##### Page excerpt

Get Recruited Faster with a Player Profile on SoccerWire.com

LEARN MORE
+ GET RECRUITED
Tournaments Oct 07, 2012

WAGS Tournament: West Chester United Predators Em-Bracing success

By Jimmy LaRoue

With just one training session coming into this weekend’s 37th Annual WAGS Rael Vodicka Memorial Tournament, Pennsylvania-based West Chester United SC Predators 95 coach Paul Oechsle was pleased with the way his team carried out the possession-style soccer it likes to play.

West Chester especially embraced the two second-half goals from Emily Zink in a 2-0 win over Massapequa Stars of New York in the opening game of the Under-17 Showcase I bracket on a George Mason University practice field.

“I’m just looking forward to the girls coming down here and competing the way they did and displaying themselves for the college coaches that are hopefully watching them right now,” said West Chester coach Paul Oechsle. “It’s always a great event.”

After a scoreless first half, Zink capitalized on a defensive miscue to slot in her first goal, then scored on an exquisite setup from Lauren Smith, who beat her defender to the endline then placed a pass to the top of the six-yard box for Zink, who outhustled her defender to the ball and one-timed a shot into the net.

“Emily’s an aggressive player for us,” Oechsle said. “If there’s anything coming across the field, any kind of mix in the field, she’s going to be right in the middle of it. She did that today. She knows one speed and that’s full speed, and for both of those goals, it was the same thing. She was attacking an area of the field with full speed and she made it count for herself.”

On the second goal, “Emily had to fight through a mark and sold out to make sure she got a touch to put it in.”

He said Zink doesn’t know another speed other than “full-speed ahead.”

“She sells out,” Oechsle said. “Whatever it takes, that’s her style of play for sure.”

In the past year, Zink has moved from a left-sided winger to an attacking central midfielder, with the left-footed Oechsle noting that her attitude and aggressive play disrupts other teams’ playmakers while attacking through the center.

“She’s not a player that’s going to tend to cut it back or beat a defender one-on-one; she’s going to try to beat you to [the ball] rather than sliding it around you,” Oechsle said.

##########
##### Data

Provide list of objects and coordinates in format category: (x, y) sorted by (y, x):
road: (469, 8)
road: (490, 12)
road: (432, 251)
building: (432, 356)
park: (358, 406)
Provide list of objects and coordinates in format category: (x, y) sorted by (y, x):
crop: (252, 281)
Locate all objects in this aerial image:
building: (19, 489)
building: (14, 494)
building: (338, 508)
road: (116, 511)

##########
##### Data

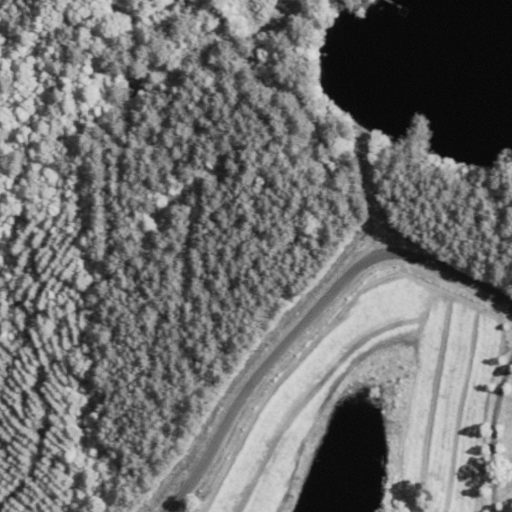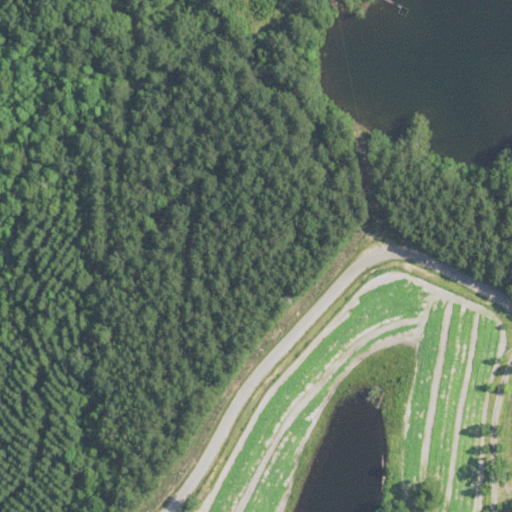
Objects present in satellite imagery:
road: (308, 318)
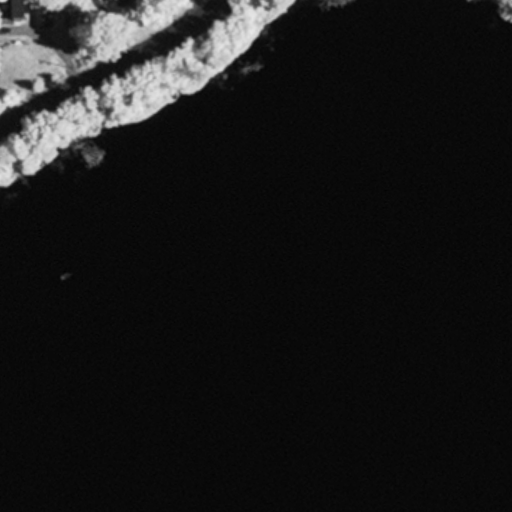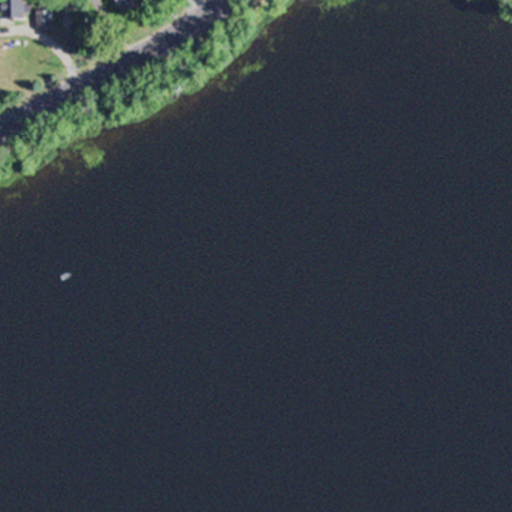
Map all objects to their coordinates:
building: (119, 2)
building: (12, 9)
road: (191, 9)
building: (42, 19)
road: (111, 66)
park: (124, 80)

##########
##### Data

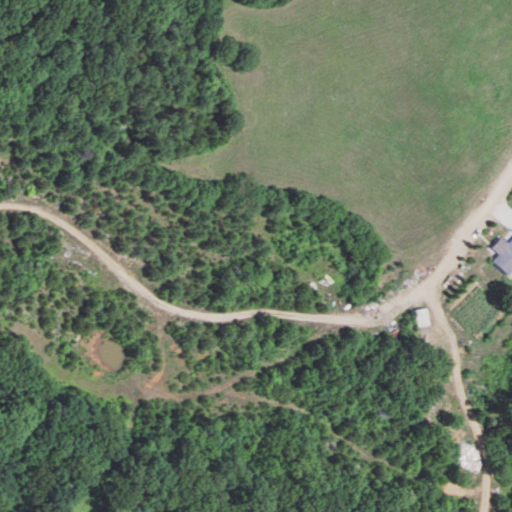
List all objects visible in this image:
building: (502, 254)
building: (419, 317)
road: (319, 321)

##########

Please list every player or coach named in the soccer tournament article.

* _Answer to this problem_: Paul Oechsle, Emily Zink, Lauren Smith